Younger Workers Are Better Paid Than Their Older Counterparts – But Do They Feel Better Off?

The introduction of a national minimum wage in the UK in 1999 is widely thought to have brought about massive improvements in the fortunes of many people at the lower end of the pay scale.

According to a wide-ranging report compiled by the British government's official statistical compiler, the Office for National Statistics, it has contributed to workers who started their careers during that decade being paid an average of 40 per cent more than someone who took their first job in the 1970s.

Using data adjusted to take account of the differing levels of inflation over the past 40 years, it showed that the average worker who entered the workforce in 1975 would have to work between three and four years longer than someone who started work in 1985, and five to six years longer than an entrant into the workforce in 1995 to earn the same amount.


The end of the good times?

But the research also found that all three age groups had seen their earnings drop in real terms in the five years between 2009 and 2014. At their peak, the workers from the 1995 sample saw their hourly wage fall by 10 per cent. But the fall was even greater for the 1975 entrants into the workforce, at 12 per cent.

"Some of the decline for the 1975 cohort may be explained by people in their late fifties beginning to consider retirement, with the highest earners often retiring early," reported the ONS.


Women close the gap – but it still exists

In 1975, there was still no law entitling women to the same pay as men for carrying out the same work – that did not arrive until the following year, even though the first Sex Discrimination Act was passed in '75.

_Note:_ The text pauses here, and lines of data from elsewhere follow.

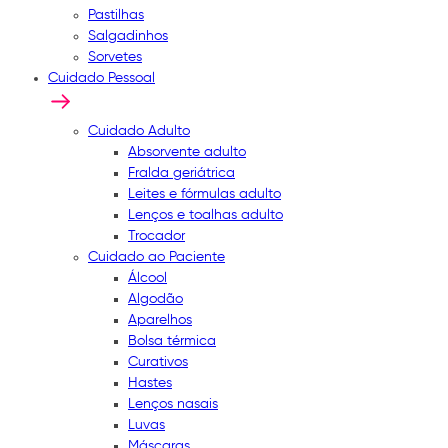
Pastilhas
Salgadinhos
Sorvetes
Cuidado Pessoal
Cuidado Adulto
Absorvente adulto
Fralda geriátrica
Leites e fórmulas adulto
Lenços e toalhas adulto
Trocador
Cuidado ao Paciente
Álcool
Algodão
Aparelhos
Bolsa térmica
Curativos
Hastes
Lenços nasais
Luvas
Máscaras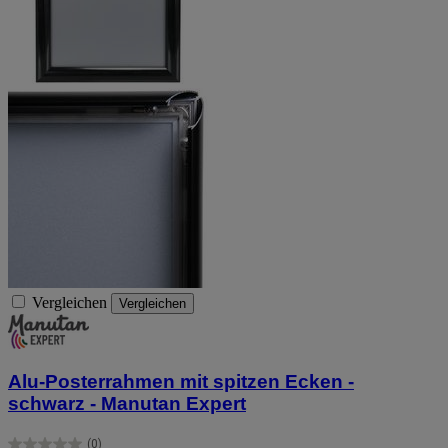
Vergleichen
Vergleichen
Alu-Posterrahmen mit spitzen Ecken -
schwarz - Manutan Expert
(0)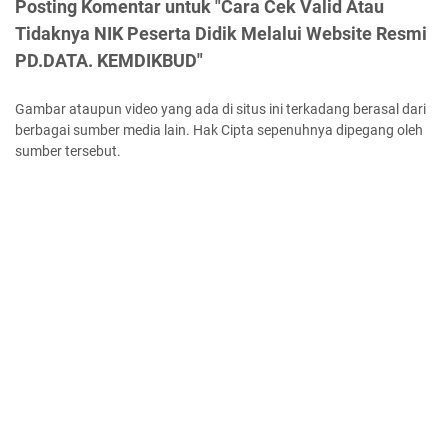
Posting Komentar untuk "Cara Cek Valid Atau
Tidaknya NIK Peserta Didik Melalui Website Resmi
PD.DATA. KEMDIKBUD"
Gambar ataupun video yang ada di situs ini terkadang berasal dari
berbagai sumber media lain. Hak Cipta sepenuhnya dipegang oleh
sumber tersebut.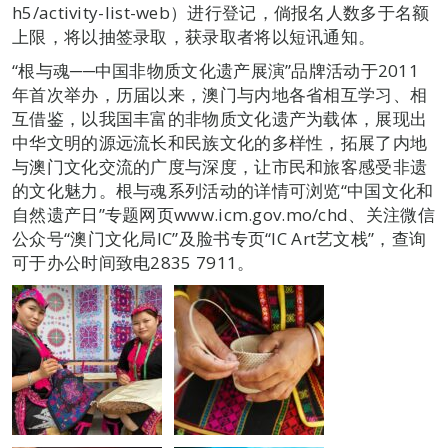
h5/activity-list-web）进行登记，倘报名人数多于名额
上限，将以抽签录取，获录取者将以短讯通知。
“根与魂──中国非物质文化遗产展演”品牌活动于2011
年首次举办，历届以来，澳门与内地各省相互学习、相
互借鉴，以我国丰富的非物质文化遗产为载体，展现出
中华文明的源远流长和民族文化的多样性，拓展了内地
与澳门文化交流的广度与深度，让市民和旅客感受非遗
的文化魅力。根与魂系列活动的详情可浏览“中国文化和
自然遗产日”专题网页www.icm.gov.mo/chd、关注微信
公众号“澳门文化局IC”及脸书专页“IC Art艺文栈”，查询
可于办公时间致电2835 7911。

At that time, there were gaps between what men and women earned in all ages, but the disparity was widest in their late-thirties, when a man was likely to be earning more than 60 per cent more than a woman of the same age.

Now, women are paid broadly the same amount as men until they reach their thirties. By the end of their forties, however, the difference is at its highest, at about 45 per cent. London was found by the ONS to have the widest gap between the sexes' earnings, while it is narrowest in Wales – but this may be because the highest earners here take home the lowest of people in equivalent bands of anywhere in the UK.

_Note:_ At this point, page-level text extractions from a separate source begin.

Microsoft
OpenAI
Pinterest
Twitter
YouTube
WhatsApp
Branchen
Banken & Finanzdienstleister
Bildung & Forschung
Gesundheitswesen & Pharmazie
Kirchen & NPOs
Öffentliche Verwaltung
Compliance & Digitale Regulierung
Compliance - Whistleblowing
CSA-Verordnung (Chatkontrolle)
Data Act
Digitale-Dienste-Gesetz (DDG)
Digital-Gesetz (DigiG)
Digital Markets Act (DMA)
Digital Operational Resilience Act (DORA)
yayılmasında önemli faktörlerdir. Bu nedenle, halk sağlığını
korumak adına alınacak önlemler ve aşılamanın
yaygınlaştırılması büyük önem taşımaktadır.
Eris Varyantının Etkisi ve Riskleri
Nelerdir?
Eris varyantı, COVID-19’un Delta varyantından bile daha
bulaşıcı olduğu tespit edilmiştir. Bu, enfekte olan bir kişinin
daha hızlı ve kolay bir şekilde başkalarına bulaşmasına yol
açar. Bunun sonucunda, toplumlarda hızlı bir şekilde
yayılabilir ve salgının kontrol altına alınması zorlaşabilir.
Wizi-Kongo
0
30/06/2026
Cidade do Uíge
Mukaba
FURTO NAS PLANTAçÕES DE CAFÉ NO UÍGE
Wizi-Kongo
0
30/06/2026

Disconnection between wages and prosperity

Several factors contribute heavily to there being a lack of sentiment that younger people are better off than older members of the workforce – despite the figures suggesting so.

Prime among these is the difficulty for first-time buyers to enter the property market. A generation ago, house-buyers could reasonably expect to have to put down a 5% deposit to buy a home. Today, the financial markets turmoil means very few lenders are prepared to give funds to anyone with less than a 10% deposit. And that doesn't take into account the growth in house prices in the meantime, which has been far faster than the wages of just about everyone.

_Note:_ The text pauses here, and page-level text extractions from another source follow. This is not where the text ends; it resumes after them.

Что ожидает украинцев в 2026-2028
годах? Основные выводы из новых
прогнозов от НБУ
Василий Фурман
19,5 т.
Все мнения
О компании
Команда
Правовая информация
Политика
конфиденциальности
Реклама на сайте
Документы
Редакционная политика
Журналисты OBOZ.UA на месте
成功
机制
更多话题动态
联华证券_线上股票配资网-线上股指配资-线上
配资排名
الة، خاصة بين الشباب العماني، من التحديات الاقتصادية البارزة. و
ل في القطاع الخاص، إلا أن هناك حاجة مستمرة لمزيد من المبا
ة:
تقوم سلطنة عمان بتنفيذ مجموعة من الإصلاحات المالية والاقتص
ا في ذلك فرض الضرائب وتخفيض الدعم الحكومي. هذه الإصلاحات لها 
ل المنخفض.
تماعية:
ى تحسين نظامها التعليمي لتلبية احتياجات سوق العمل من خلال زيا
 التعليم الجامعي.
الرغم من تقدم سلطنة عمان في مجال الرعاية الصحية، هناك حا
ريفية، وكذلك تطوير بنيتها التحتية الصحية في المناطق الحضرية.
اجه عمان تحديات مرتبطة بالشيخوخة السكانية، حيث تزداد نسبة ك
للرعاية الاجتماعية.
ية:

The Halifax Building Society has only been collating figures since 1983, but over the next 30 years, it found the price of the average house rose by 428 per cent – in London it was close to 560 per cent. These figures don't take inflation into account, but even with this in the mix, the price of the average UK house has doubled – up by 101 per cent to be precise – while in London, prices are 124 per cent higher.


Will there be a re-adjustment?

History suggests so. But at present, many people who have forecast a fall in property prices – or at least a bottoming out of the rate of increases – have yet to be proved right.

Meanwhile, a large proportion of young workers are becoming resigned to the idea of not owning a property until at least their 30s or possibly later.

As they say, though, there are only two certainties in life – death and taxes. It might be heartless to say it, but a large number of people in their 20s and 30s are probably thinking that they won't be able to share in the phenomenon of property ownership until a generation further up the age range succumbs to the former.

That's one reason why they're so keen to get themselves established in good jobs, and are starting to believe that there's more to deciding what is a good one than just the money they earn. After all, if it won't buy them a good home, then they're probably right to ask what other benefits can they get which aren't financial.